以前は手書きで経糸と緯糸を描きデザインを構成していました。コンピューターが導入されたおかげで、作業は効率化されたましたが、それでも大変な仕事です。

C)染色

生糸の汚れ等を除き、絹糸に仕上げます。

色見本に合わせて染色を作り、経糸と緯糸を染めていき絹の光沢を出すよう仕上げます。見本通りの色を出すのに、技術とセンスを必要とします。

染める方法には、機械染めと手染めがあります。

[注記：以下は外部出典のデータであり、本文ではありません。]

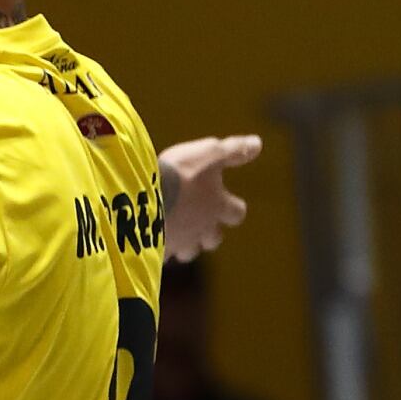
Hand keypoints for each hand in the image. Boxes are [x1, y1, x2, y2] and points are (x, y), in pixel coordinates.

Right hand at [160, 133, 261, 260]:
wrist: (143, 198)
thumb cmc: (180, 174)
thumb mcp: (209, 153)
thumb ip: (234, 150)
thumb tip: (257, 143)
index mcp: (217, 206)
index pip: (236, 213)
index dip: (234, 208)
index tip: (230, 203)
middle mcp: (202, 229)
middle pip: (213, 240)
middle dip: (210, 234)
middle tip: (201, 224)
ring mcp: (180, 242)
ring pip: (187, 252)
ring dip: (185, 245)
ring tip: (176, 234)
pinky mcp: (157, 250)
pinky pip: (161, 255)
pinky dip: (160, 249)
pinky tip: (149, 241)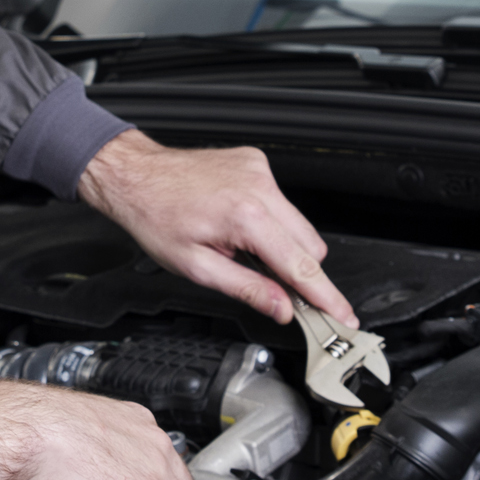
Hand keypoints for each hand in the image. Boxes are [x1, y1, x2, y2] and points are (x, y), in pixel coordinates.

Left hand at [77, 130, 356, 326]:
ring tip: (243, 249)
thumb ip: (247, 288)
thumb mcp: (196, 267)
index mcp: (245, 216)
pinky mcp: (256, 162)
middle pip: (310, 245)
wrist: (136, 175)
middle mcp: (259, 188)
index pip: (302, 267)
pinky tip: (239, 223)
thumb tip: (281, 308)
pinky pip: (281, 201)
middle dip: (299, 272)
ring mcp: (260, 171)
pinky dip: (270, 219)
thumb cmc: (156, 216)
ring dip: (283, 244)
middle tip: (274, 288)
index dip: (326, 297)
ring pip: (299, 223)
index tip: (343, 317)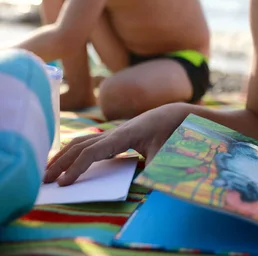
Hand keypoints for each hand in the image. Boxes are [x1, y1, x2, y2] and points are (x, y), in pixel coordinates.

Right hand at [44, 103, 187, 185]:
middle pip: (79, 146)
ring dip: (63, 156)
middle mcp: (112, 133)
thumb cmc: (168, 133)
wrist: (171, 114)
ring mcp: (111, 134)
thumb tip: (145, 185)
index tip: (64, 183)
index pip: (93, 152)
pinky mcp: (113, 137)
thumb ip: (154, 167)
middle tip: (44, 181)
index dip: (77, 167)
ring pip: (80, 142)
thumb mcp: (165, 151)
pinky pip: (87, 143)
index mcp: (123, 136)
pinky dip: (73, 152)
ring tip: (47, 172)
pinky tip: (65, 161)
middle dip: (61, 163)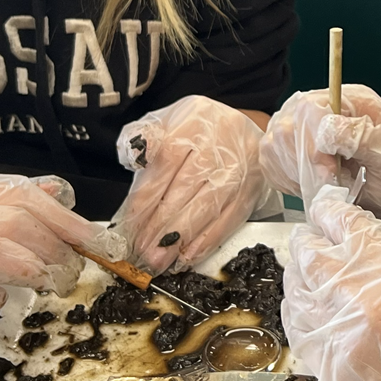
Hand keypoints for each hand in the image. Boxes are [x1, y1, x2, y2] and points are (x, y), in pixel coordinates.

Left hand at [117, 95, 277, 272]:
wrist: (242, 127)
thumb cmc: (198, 129)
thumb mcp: (167, 121)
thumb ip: (145, 139)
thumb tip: (134, 159)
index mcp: (194, 124)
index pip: (166, 162)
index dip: (146, 197)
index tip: (130, 223)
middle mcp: (219, 145)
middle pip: (186, 189)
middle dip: (160, 226)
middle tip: (142, 251)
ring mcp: (238, 169)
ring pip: (207, 208)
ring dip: (181, 239)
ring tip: (160, 259)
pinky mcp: (250, 190)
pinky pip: (229, 220)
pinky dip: (207, 242)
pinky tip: (188, 256)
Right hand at [260, 84, 380, 230]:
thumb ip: (362, 137)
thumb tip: (327, 129)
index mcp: (349, 100)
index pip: (310, 108)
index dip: (313, 142)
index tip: (331, 170)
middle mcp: (323, 110)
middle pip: (286, 126)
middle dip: (305, 162)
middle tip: (331, 181)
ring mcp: (305, 131)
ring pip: (274, 145)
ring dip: (296, 173)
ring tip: (327, 185)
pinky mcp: (294, 154)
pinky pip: (271, 164)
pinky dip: (287, 180)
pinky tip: (312, 186)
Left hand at [283, 187, 380, 380]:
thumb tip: (353, 249)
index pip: (343, 226)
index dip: (328, 213)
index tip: (323, 211)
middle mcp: (356, 298)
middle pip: (310, 256)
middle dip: (306, 244)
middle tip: (306, 240)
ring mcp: (337, 336)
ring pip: (296, 293)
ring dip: (297, 278)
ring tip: (302, 273)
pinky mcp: (327, 369)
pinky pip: (297, 332)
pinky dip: (296, 314)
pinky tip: (302, 308)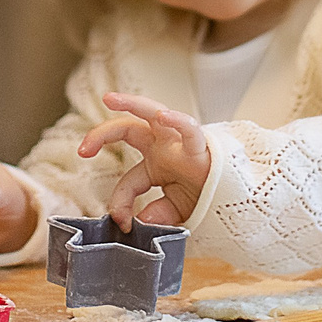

染料も天然染料・化学染料があります。

D)糸の準備

織物を作るには経糸(縦糸)と緯糸(横糸)が必要となります。きれいに染められた経糸と緯糸を枠に巻いていきます。

E)製織

糸をセットしていきます。柄や色を変えるときは一本一本手で結び付けていきます。リズムよくトーン、トントントンという音を響かせながら折られていきます。

厳しい検品を受け合格した織物だけが博多織として証紙が発行されます。

献上柄について

博多織は、「献上柄」といわれる伝統的な模様があります。江戸時代に福岡の藩主、黒田長政が幕府に献上していた博多織の柄から由来しています。

献上柄は、次の4つの模様からなります。

  • 独鈷(どっこ)
  • 華皿(はなざら)
  • 中子持縞(なかこもちじま)
  • 両子持縞(りょうこもちじま)

仏具として使用する独鈷、華皿をモチーフとしています。独鈷は、人間だれしもがもつ煩悩を打ち砕くとされるものです。華皿は仏様の供養の時にまくお花を入れるお皿です。どちらも、魔除け、厄除けの願いが込められています。

中子持縞と両子持縞は、親を表す太い線と子供を表す細い線からなります。

中子持縞は、太い縞が細い縞を挟む縞模様で、親が子を守るという意味があります。別名、親子縞といいます。両子持縞は、細い縞が太い縞を挟む縞模様で、子が親を慕い守るという意味があります。別名、孝行縞といいます。

どちらも親子の愛情、家内繁盛、子孫繁栄の願いが込められています。

博多織五色献上

博多織には、福岡の黒田藩主が徳川幕府に献上したものを、「博多織五色献上」といい近年になって再現され、「紫、青、赤、紺、黄」の五色からなります。

「紫」は昔から高貴な色とされています。再現された染料はムラサキ草の根で染色されました。

「青」は季節の初めの色を表しています。アイで染色されています。
「赤」は天に昇る太陽を表しています。染料は日本アカネの根を使っています。
「紺」は信用を表現しています。青とはまた異なり深みがあります。染料はアイを使用しています。
「黄」は皇帝の威力を表現しています。ヤマモモの皮を使って染色しています。

現代にマッチした博多織

現代になって着物を着て帯を締めることが少なくなってきています。そのため、博多織は、現代の生活にあったものにも浸透してきています。

ネクタイや名刺ケース、お財布にバックなどです。男性にも女性にも使える博多織を多く見かけます。献上柄から、ドット、動物の柄など幅広い年齢層のかたにむけたデザインや品物が作られています。博多織をもっていることで、絹の美しさを楽しめ優雅な気持にさせてくれます。